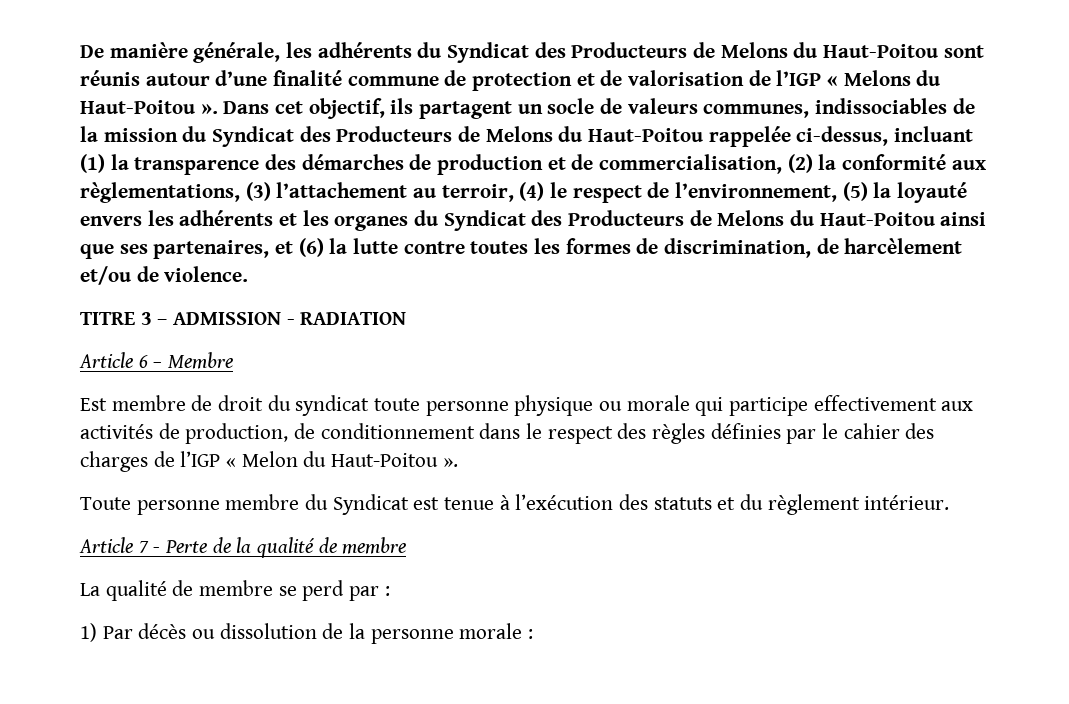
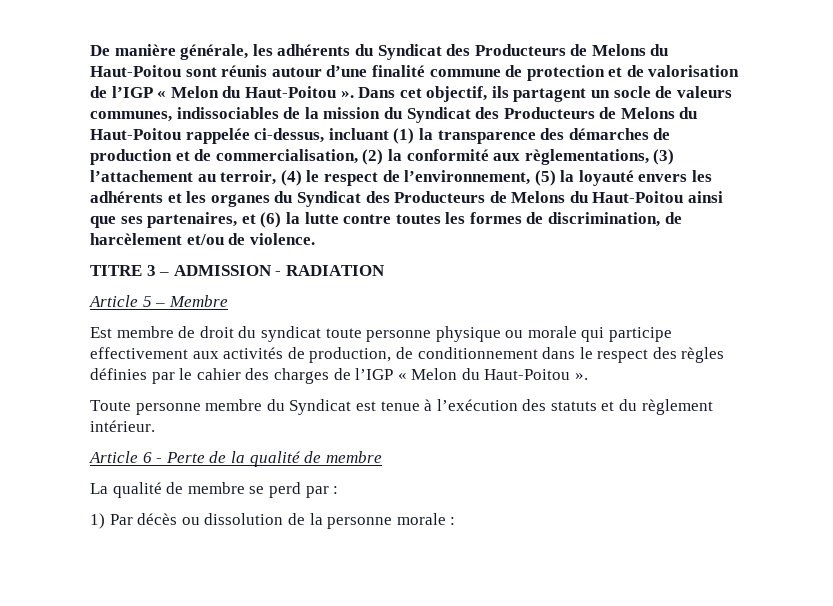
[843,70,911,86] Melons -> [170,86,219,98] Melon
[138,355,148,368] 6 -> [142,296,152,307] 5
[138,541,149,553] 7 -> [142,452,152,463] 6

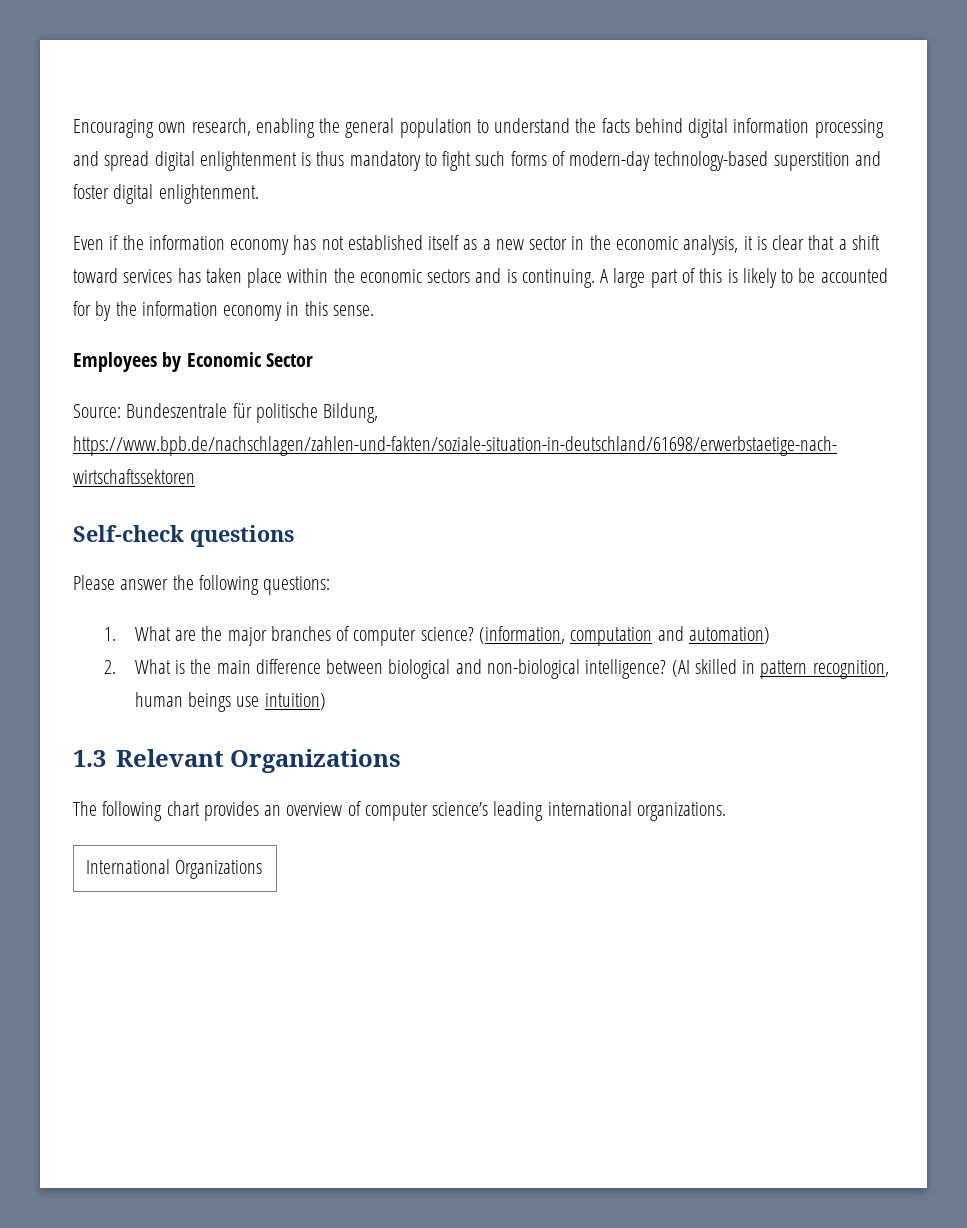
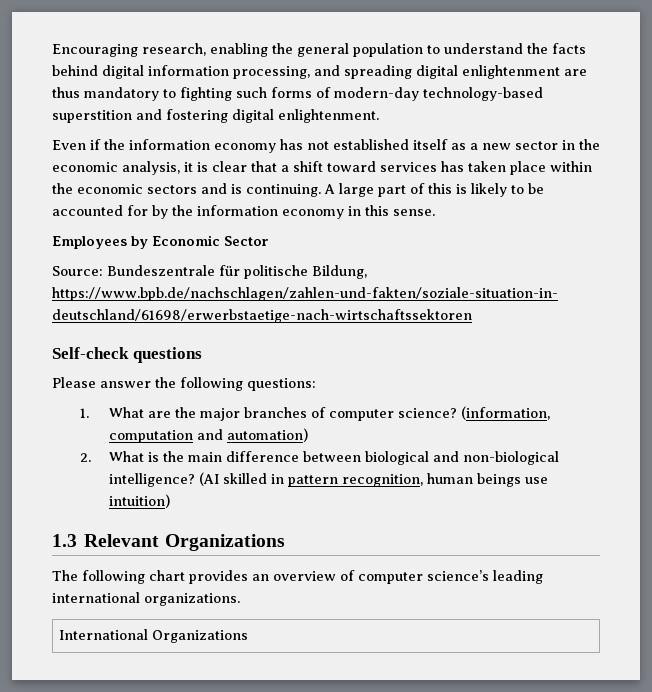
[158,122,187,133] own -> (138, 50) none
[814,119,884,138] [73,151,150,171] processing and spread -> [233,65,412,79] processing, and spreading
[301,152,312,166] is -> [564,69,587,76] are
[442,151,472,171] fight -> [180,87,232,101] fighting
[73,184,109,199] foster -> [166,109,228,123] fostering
====
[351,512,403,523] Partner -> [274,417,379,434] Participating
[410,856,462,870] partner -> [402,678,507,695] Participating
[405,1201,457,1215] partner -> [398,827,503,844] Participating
====
[Your goal]:
Within the listing above, write out the stretch from the line with "[138,355,148,368] 6 -> [142,296,152,307] 5" through the line with "[73,184,109,199] foster ->" exactly. Any pictures are to be left out.

[Your response]:
[138,355,148,368] 6 -> [142,296,152,307] 5
[138,541,149,553] 7 -> [142,452,152,463] 6

[158,122,187,133] own -> (138, 50) none
[814,119,884,138] [73,151,150,171] processing and spread -> [233,65,412,79] processing, and spreading
[301,152,312,166] is -> [564,69,587,76] are
[442,151,472,171] fight -> [180,87,232,101] fighting
[73,184,109,199] foster -> [166,109,228,123] fostering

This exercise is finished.